Должен сказать, что мне не показалось. Ну, то, что он не давал мне пройти. Дорога на Будапешт, подозреваю, не самая худшая, была для меня закрыта.
Очередная с блеском обойденная вершина.
После разговора с Казаку — он словно дожидался меня в вестибюле — иллюзии вновь заняли в моей голове свое привычное место. Место планов на далекое и небесспорное будущее.
— Наука — это замечательно, — пропыхтел завкафедры, — но только на сытый желудок.
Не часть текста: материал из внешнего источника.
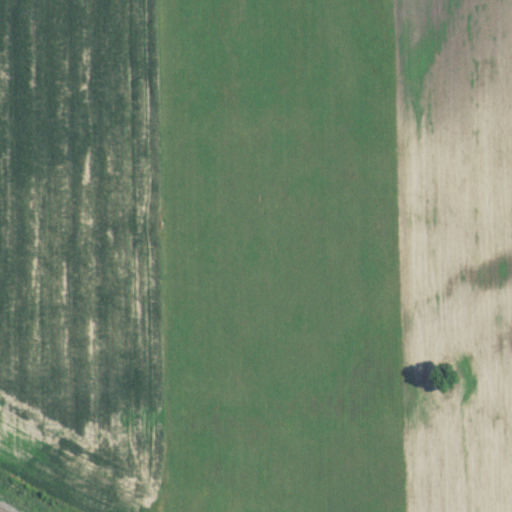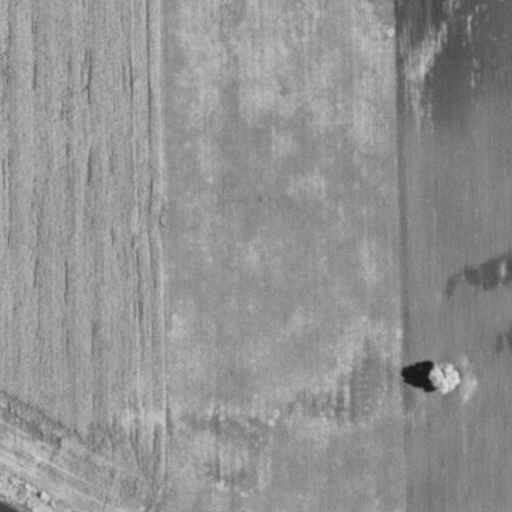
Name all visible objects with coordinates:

В его устах, что и говорить, это прозвучало убедительно. Скорее всего, поэтому, а вовсе не из–за родителей, умудрявшихся на протяжении двадцати двух лет отвлекать меня, как младенца от кровавых телевизионных сцен, от жизненных трудностей — скучная формулировка, загораживающая наполненные драматизмом события, — я и принял предложение Казаку.
Так я стал сотрудником издательства.
Его собственного книжного издательства, попасть в которое мечтал любой обойденный безумием студент исторического факультета Молдавского госуниверситета.
За исключением, разумеется, меня. О чем, возможно, догадывался и Казаку, но понять это я смог лишь год спустя, когда моя зарплата в издательстве дотянула, наконец, до жалованья кассирши в любой из сотен кишиневских банковских касс.
Но для начала меня ждало легкое разочарование: неказистый стол с криво подогнанными друг к другу боковушками из толстого ДСП и потертыми шестами вместо ножек, цилиндрическая форма и специфический диаметр которых наталкивали на мысль о ручке от деревянной швабры. В дээспешные боковые стороны была закована поверхность из толстого стеклянного листа, и вся эта нелепая конструкция занимала чуть ли не половину комнаты. Крохотной — четыре на шесть, не больше — комнаты на втором этаже ветхого здания городского музея, основную часть экспозиций которого составляли такие же тесные комнаты, арендованные мелкими фирмами под офисы.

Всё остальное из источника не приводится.